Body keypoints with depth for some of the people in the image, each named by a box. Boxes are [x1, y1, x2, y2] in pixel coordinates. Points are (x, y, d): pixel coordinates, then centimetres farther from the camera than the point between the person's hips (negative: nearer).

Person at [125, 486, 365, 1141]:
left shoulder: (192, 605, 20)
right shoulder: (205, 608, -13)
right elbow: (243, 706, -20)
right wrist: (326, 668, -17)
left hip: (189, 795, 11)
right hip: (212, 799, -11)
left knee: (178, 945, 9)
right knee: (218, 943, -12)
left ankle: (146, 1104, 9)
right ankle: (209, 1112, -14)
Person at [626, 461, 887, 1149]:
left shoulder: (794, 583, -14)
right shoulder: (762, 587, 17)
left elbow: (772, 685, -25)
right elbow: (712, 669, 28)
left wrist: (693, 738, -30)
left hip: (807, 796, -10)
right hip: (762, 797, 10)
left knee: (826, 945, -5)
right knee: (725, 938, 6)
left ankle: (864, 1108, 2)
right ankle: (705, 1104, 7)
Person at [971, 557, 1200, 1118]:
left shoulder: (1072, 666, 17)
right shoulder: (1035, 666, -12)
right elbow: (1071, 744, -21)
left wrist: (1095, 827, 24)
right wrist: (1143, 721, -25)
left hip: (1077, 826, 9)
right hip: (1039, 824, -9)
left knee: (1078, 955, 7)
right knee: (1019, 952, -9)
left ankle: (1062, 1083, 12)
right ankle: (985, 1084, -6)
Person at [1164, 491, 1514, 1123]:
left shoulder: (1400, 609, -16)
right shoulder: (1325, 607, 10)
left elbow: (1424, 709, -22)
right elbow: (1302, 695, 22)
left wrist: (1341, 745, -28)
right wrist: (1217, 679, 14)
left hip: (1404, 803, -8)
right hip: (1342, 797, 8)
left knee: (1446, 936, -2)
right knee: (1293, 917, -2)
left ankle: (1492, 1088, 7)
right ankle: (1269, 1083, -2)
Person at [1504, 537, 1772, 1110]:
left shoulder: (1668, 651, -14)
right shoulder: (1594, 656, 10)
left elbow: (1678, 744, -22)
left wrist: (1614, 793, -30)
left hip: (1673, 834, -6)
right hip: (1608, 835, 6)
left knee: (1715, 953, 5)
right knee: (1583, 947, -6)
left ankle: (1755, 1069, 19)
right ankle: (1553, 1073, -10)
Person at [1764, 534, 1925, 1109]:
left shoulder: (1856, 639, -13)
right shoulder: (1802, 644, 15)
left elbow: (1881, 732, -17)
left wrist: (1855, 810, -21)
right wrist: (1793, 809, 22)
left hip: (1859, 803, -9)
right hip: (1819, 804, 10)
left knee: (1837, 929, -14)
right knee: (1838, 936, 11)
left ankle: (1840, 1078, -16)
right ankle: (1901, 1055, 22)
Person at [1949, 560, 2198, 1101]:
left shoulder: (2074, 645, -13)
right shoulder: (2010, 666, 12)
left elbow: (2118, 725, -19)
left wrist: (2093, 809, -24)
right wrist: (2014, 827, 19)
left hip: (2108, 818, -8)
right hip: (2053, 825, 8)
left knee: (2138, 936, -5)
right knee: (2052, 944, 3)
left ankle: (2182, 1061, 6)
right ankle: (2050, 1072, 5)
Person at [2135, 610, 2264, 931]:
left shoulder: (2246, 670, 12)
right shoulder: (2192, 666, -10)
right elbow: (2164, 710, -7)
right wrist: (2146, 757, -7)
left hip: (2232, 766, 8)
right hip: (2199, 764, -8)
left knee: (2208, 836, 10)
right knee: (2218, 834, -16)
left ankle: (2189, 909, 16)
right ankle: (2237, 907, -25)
------------------------------------------------------------------------
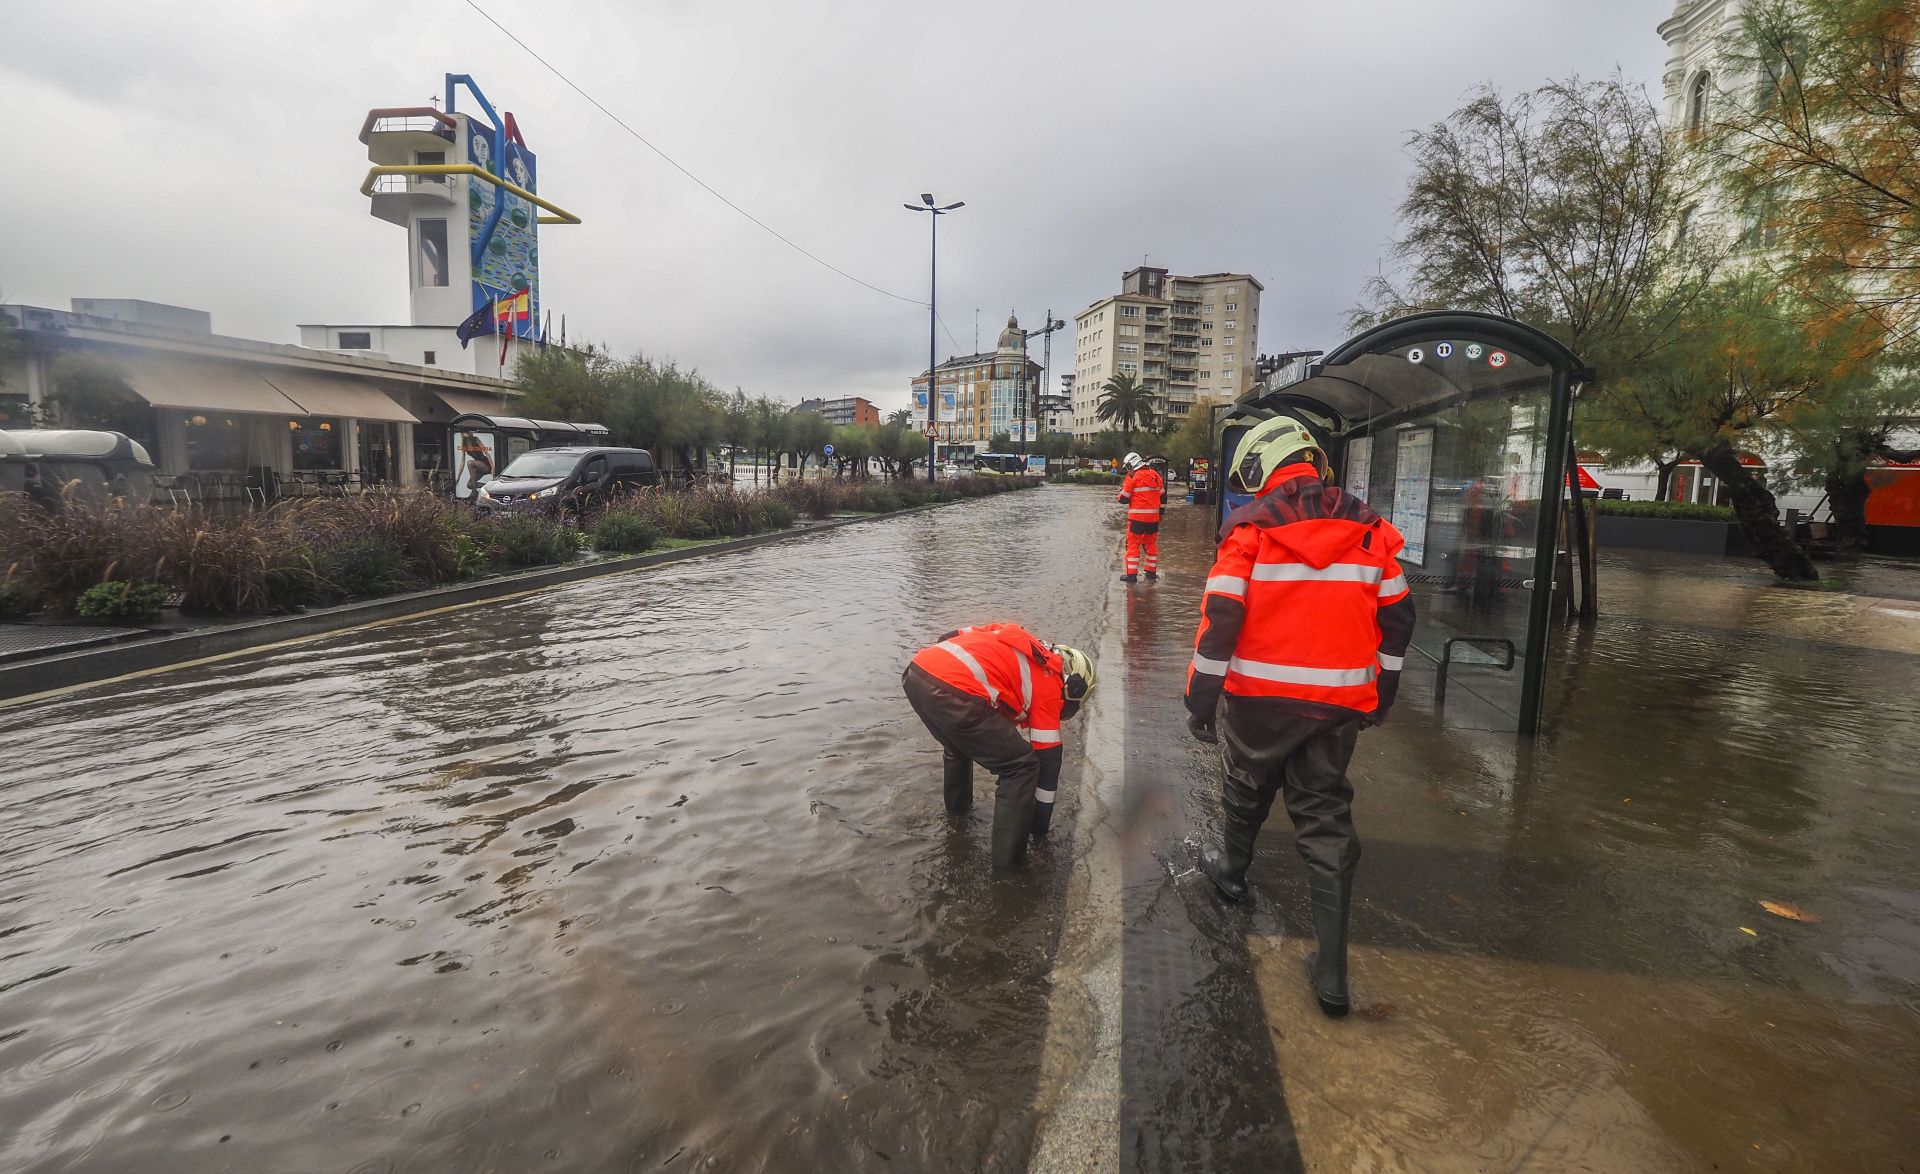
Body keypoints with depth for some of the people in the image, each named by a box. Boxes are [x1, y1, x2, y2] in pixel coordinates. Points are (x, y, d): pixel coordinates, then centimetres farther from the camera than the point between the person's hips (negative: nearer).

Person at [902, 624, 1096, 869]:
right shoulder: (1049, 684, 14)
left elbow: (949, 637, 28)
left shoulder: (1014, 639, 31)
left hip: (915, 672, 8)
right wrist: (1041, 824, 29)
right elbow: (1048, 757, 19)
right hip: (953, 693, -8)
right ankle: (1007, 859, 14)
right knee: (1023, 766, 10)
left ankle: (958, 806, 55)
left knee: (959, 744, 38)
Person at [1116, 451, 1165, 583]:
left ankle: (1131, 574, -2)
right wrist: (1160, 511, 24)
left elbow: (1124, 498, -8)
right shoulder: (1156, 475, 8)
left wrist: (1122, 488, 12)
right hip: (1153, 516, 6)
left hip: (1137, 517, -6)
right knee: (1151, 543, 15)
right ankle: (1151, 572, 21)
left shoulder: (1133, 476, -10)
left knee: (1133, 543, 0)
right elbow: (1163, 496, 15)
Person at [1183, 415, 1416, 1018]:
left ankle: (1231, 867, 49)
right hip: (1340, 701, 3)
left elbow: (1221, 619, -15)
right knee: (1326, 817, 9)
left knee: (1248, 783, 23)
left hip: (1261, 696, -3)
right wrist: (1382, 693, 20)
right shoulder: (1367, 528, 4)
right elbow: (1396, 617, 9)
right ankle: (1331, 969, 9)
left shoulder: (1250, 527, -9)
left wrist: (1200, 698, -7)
------------------------------------------------------------------------
**Exercise**. Begin at the line that has "right ankle: (985, 1084, -6)" and stop after the line that has "left wrist: (1855, 810, -21)". Write those lines out again, person lines included, and shift every number in each keypoint triple (x, y and depth) by -37, leaving the box coordinates unchanged.

**Task output**.
right ankle: (948, 1047, -43)
Person at [1164, 491, 1514, 1123]:
left shoulder: (1363, 572, -53)
right shoulder: (1288, 570, -27)
left elbow: (1387, 672, -59)
right elbow: (1265, 658, -15)
left wrist: (1304, 708, -65)
right wrist: (1180, 642, -23)
left hip: (1367, 766, -45)
right hip: (1305, 760, -29)
left knee: (1409, 899, -39)
right knee: (1256, 880, -39)
left ankle: (1455, 1051, -30)
right ankle: (1232, 1046, -39)
Person at [1504, 537, 1772, 1110]:
left shoulder: (1631, 614, -51)
right shoulder: (1557, 619, -27)
left elbow: (1641, 707, -59)
left wrist: (1577, 756, -67)
left hip: (1636, 797, -43)
right hip: (1571, 798, -31)
left knee: (1678, 916, -32)
right knee: (1546, 910, -43)
left ankle: (1718, 1032, -18)
right ankle: (1516, 1036, -47)
Person at [1764, 534, 1925, 1109]:
left shoulder: (1819, 602, -50)
right shoulder: (1765, 607, -22)
left elbow: (1844, 695, -54)
left wrist: (1818, 773, -58)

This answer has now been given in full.